● **Written task**
Answer these questions about the Fair Photography analysis:
1. What numbers stand for white cows and for spotted cows?
2. How is a photo with at least half white cows made into a valid photo?
3. What must hold for the parities of the two cows at opposite ends of a valid photo?

Analysis: Fair Photography [silver] by Nathan Pinsker

Effectively, we are being asked to find the maximum size of a photo containing an even number of cows, at least half of which are white. This is because, given any such photo, there must be at least as many white cows as spotted cows. We can turn this into a valid photo by painting spots on cows until there are an equal number of white and spotted cows.

To actually find these photos, we separately keep track of cows in odd positions and cows in even positions. The two cows at opposite ends of a valid photo must have opposite "parities", so that there are an even number of cows in the photo. We have one more condition to satisfy, though: we must make sure that the photo we choose is composed of at least half white cows (or, in other words, the number of white cows is greater than the number of spotted cows). Equivalently, if we denote white cows with the number 1 and spotted cows with the number -1, then any valid photo is simply a photo whose cows' numbers sum to a nonnegative even number. We can quickly find the sums of these numbers by taking the prefix sums of this array.

● **Supplied information**

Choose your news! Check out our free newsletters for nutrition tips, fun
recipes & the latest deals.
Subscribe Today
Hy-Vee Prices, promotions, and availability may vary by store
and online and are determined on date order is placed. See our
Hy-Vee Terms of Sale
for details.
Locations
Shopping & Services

● **Answer**
1. White cows are 1 and spotted cows are -1.
2. By painting spots on cows until the numbers of white and spotted cows are equal.
3. They must be opposite, so the photo holds an even number of cows.